Enver abiler buyurdular ki;
Mübarekler buyurdular ki; bir Allah dostunun, bir evliyanın, ben seni sevdim demesine kavuşabilmek için, eskiden tekkelerde otuz sene, kırk sene çile çekerlermiş, uğraşırlarmış ki, hocasının şu sözüne kavuşmak için, yani ben seni sevdim. Çünki, Mübarekler buyurdular ki; Eğer bir mürşid-i kamil, ben seni sevdim derse, bu, Peygamber efendimizin “aleyhissalatü vesselam” sevdiğinin alametidir. Çünki, Onlar vâristir, buyuruyorlar.
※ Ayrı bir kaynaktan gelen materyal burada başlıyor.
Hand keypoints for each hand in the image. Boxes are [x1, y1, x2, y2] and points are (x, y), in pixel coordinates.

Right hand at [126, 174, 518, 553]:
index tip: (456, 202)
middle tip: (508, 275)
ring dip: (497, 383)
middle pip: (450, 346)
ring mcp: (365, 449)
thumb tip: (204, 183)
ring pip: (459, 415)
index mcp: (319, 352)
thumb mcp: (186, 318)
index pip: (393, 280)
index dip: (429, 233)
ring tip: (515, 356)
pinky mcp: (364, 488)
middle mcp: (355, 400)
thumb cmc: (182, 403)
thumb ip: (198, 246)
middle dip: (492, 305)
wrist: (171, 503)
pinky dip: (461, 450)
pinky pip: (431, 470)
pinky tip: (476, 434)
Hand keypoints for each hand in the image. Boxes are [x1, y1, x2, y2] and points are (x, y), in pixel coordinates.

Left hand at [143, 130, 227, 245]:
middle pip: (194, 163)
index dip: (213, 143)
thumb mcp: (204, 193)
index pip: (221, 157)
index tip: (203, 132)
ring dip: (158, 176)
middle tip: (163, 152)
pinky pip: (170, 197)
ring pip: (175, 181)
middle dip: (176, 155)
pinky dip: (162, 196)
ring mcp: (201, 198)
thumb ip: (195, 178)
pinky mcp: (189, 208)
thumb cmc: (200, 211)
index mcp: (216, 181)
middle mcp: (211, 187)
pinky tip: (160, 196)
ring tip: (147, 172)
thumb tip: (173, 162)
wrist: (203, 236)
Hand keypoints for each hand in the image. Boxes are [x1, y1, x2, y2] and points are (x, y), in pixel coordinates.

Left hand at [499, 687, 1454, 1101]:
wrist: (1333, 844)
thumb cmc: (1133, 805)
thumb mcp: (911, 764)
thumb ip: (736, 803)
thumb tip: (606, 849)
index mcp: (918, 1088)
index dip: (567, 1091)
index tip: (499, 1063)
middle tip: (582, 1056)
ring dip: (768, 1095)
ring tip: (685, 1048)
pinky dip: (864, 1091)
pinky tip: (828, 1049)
İnsan vücudu nasıl muvaffakiyetle çalışıyorsa, insan topluluğu da insan vücudu gibi olursa, aynı başarıyı elde eder. Nasıldır insan vücudu? İnsan vücudunda bir tane baş var. İki tane baş yok. Bütün organlar kalpten dimağa giden emirleri yapıyorlar. Kendi başına bir şey yapamaz. Beynin dışında el kendiliğinden çalışsa, insan sarsak olur. Böyle hastalıklar var; Parkinson diyorlar. Beynin kontrolü dışında el ayak kendiliğinden gidip geliyor. İnsan bir gemiye bindikten sonra artık kaptana tabidir. İnsan uçağa bindikten sonra artık pilota tabidir. İnsan arabaya bindi mi artık şoföre tabidir. Orada iki kişi konuşursa o uçak düşer. Bizim muvaffak olmamız; elhamdülillah Enver ağabey ne derse tamam denmesidir. Bu, büyük bir başarıdır. Çünki, Mübarekler buyurdular ki; İslamiyette bir el kalkar, bir el oturur. İkinci el olmaz. Bir el kalkar, iyi veya kötü, yanlış veya doğru, o el inmez bir daha.